[Start of section]

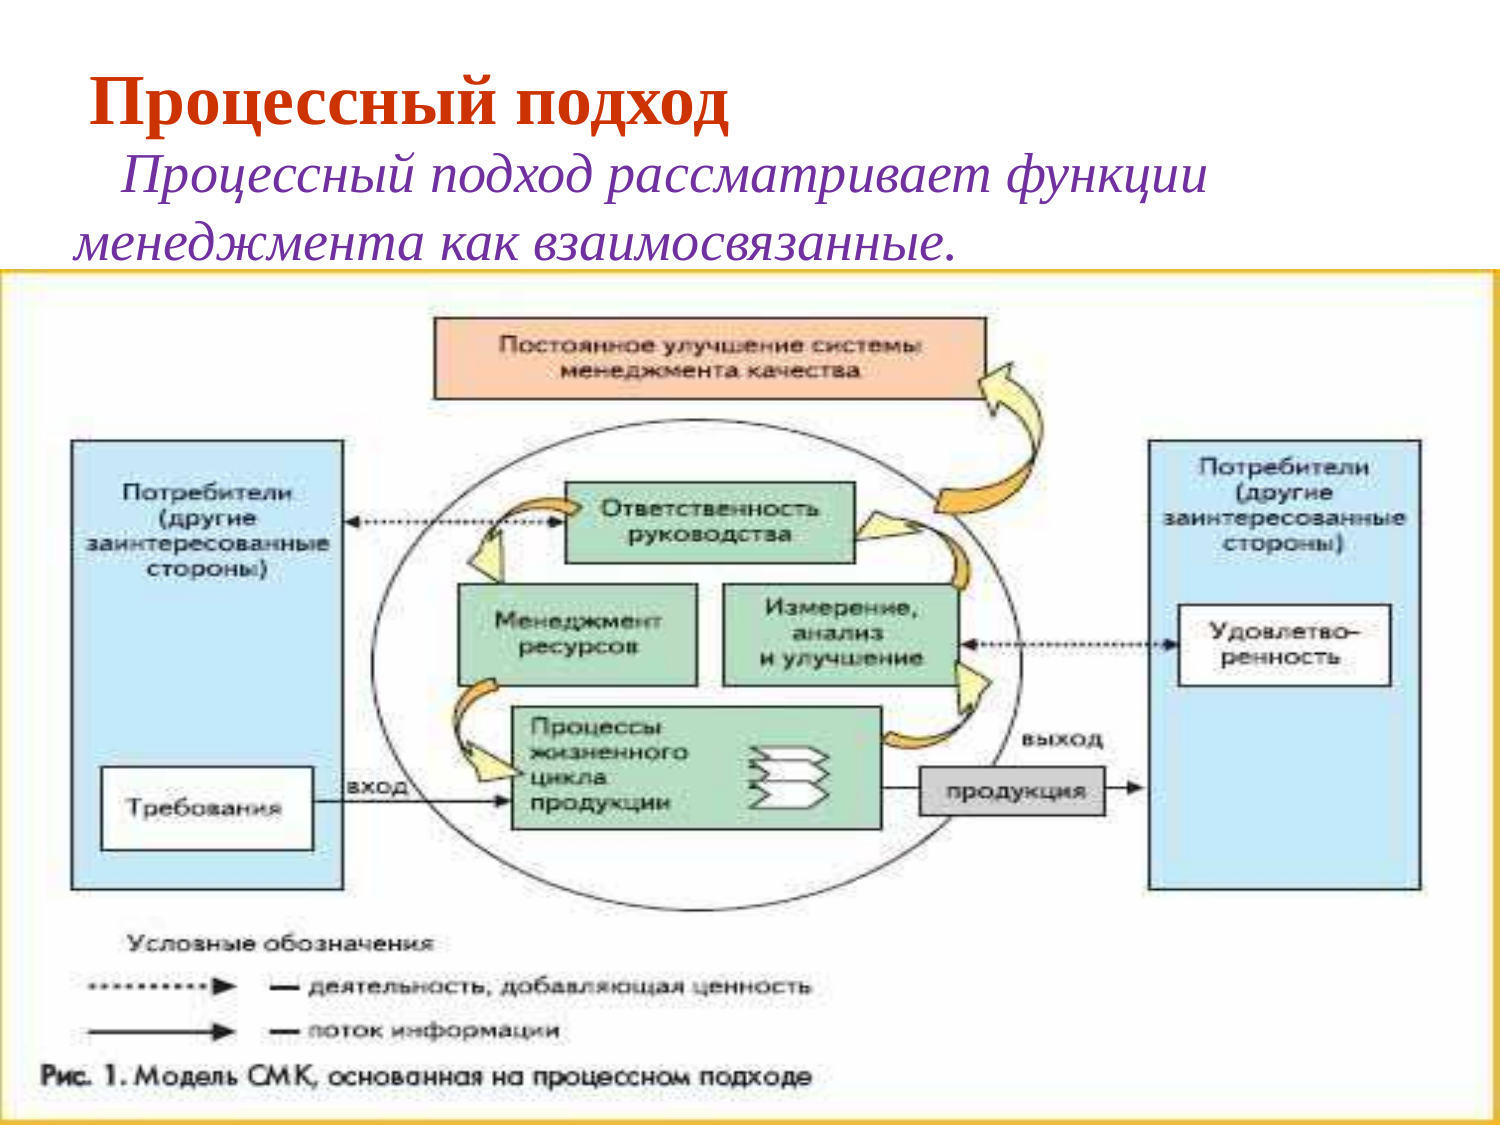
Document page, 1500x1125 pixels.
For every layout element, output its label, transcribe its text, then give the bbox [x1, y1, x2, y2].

[End of section]
[Start of section]

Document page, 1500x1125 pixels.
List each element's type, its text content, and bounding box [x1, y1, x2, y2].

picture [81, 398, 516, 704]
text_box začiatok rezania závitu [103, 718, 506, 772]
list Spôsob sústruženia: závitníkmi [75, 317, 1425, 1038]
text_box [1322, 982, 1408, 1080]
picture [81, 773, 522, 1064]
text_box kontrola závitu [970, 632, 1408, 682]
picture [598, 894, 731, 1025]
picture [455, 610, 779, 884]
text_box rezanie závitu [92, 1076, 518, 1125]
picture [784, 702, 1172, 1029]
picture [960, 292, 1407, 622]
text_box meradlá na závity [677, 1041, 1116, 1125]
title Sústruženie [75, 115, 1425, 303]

[End of section]
[Start of section]

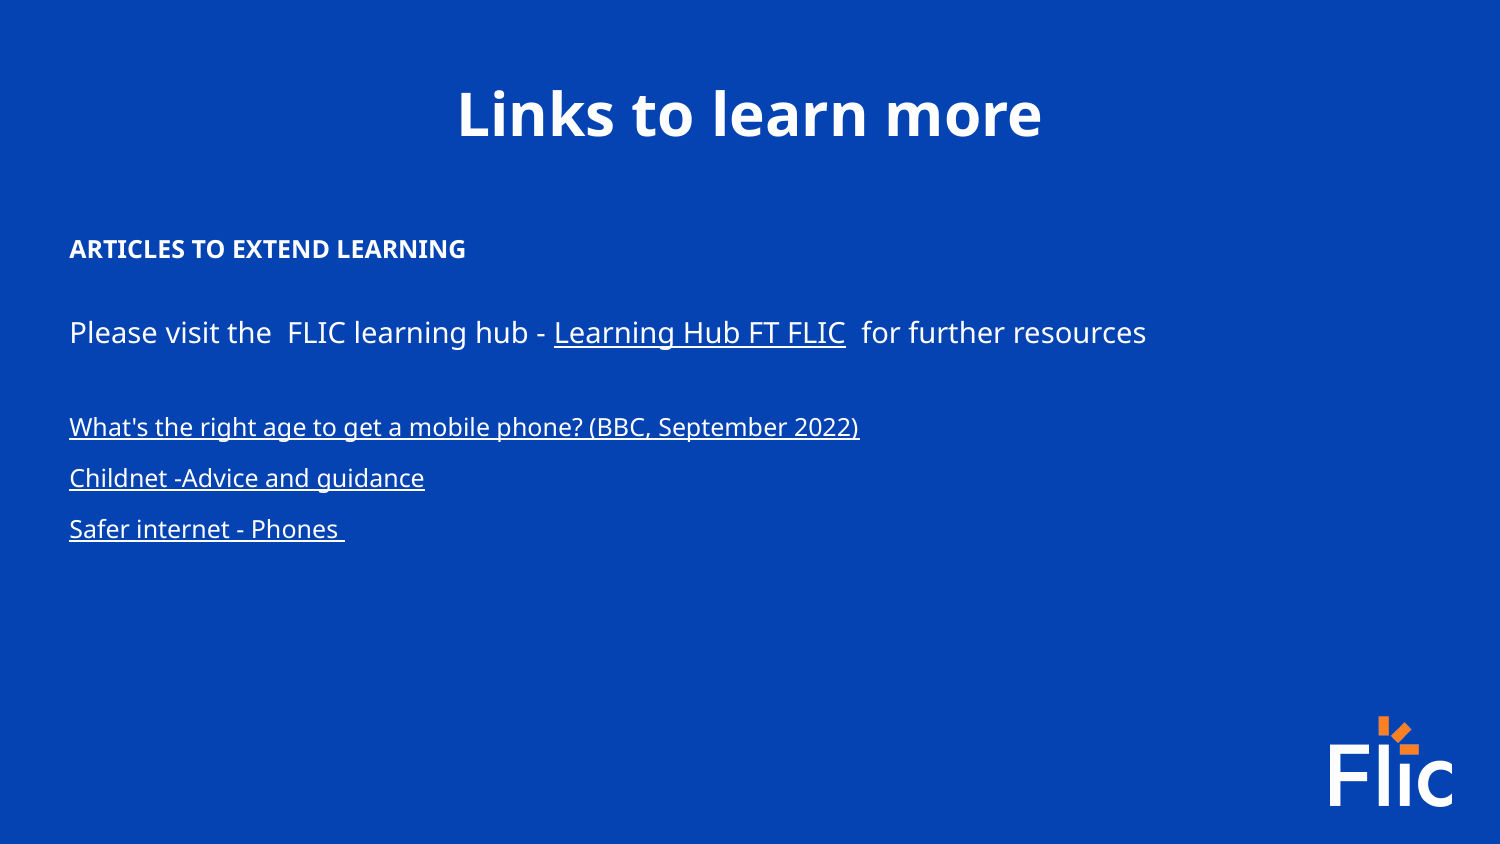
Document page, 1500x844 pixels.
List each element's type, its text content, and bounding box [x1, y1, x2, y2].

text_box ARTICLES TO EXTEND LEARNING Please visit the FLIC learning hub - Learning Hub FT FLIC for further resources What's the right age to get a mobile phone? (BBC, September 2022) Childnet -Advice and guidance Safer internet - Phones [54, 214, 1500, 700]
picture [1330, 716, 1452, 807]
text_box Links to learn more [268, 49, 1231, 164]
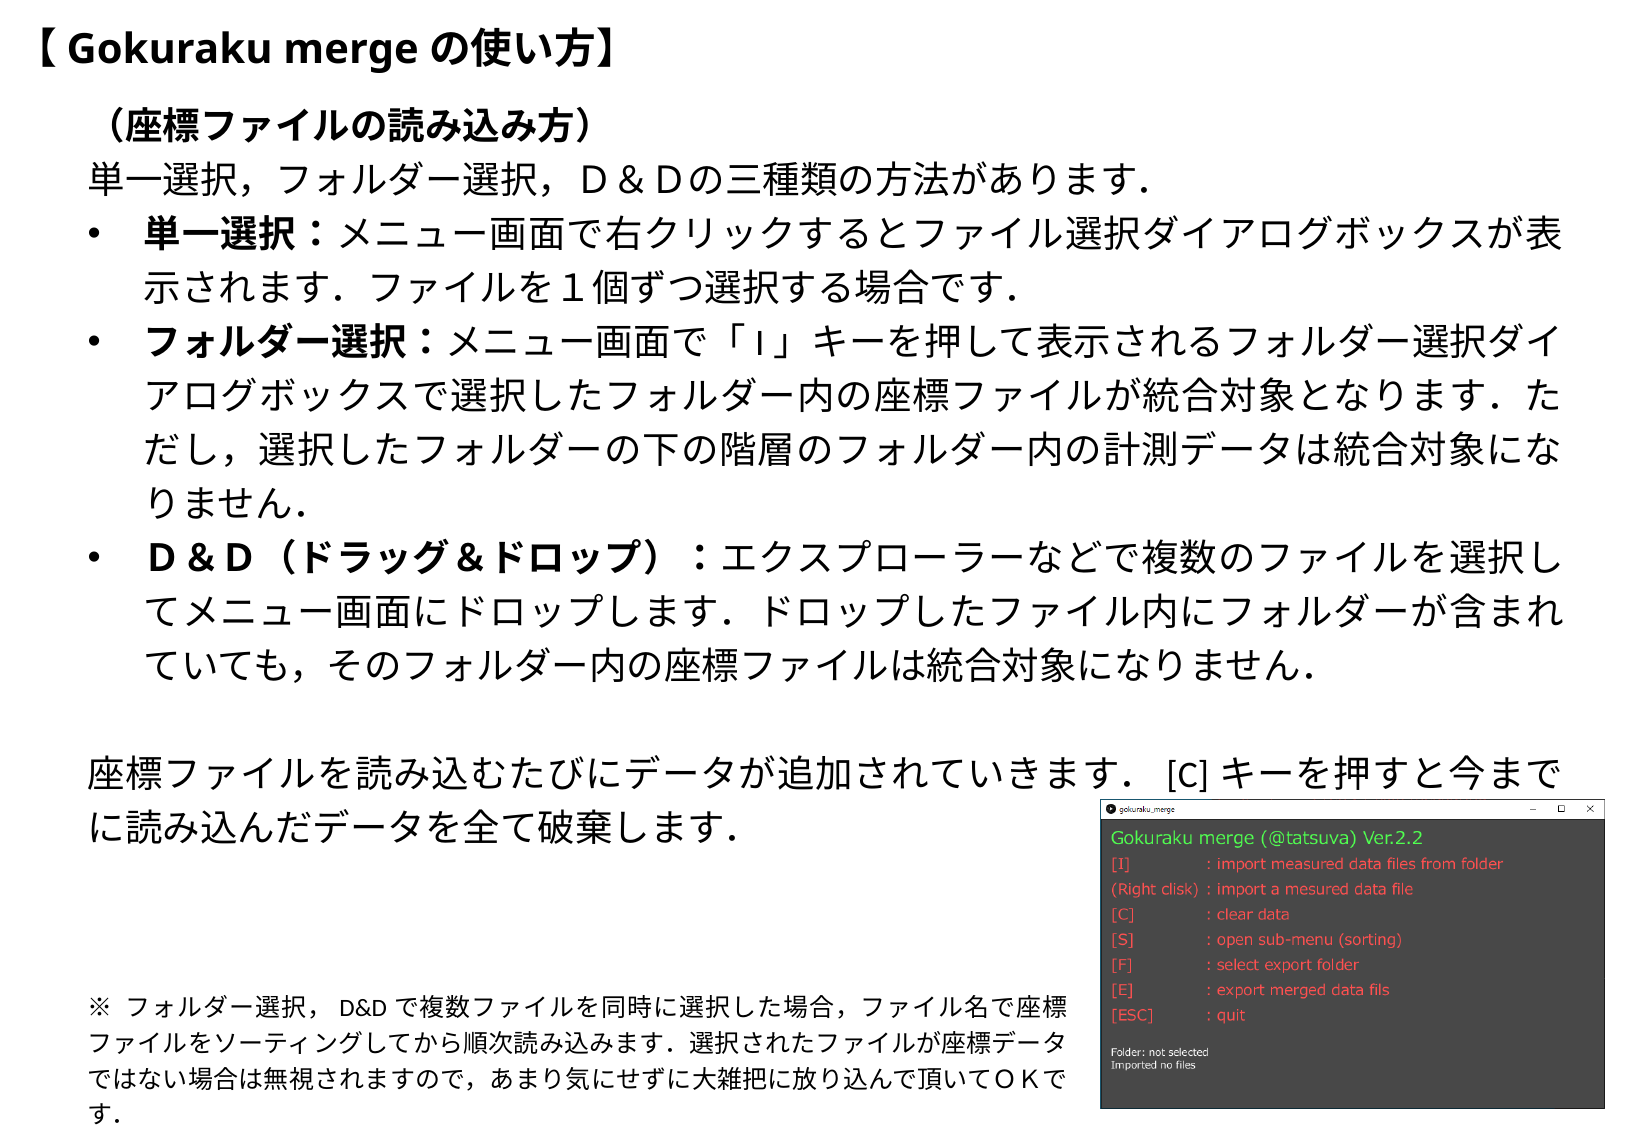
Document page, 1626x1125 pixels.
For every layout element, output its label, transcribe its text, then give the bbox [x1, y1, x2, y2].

[End of section]

# TASK PROMPT
Scan the records above and show every line in which the word "page" occurs.

# SOLUTION TO THIS TASK
Document page, 1500x1125 pixels.
Document page, 1500x1125 pixels.
Document page, 1500x844 pixels.
Document page, 1626x1125 pixels.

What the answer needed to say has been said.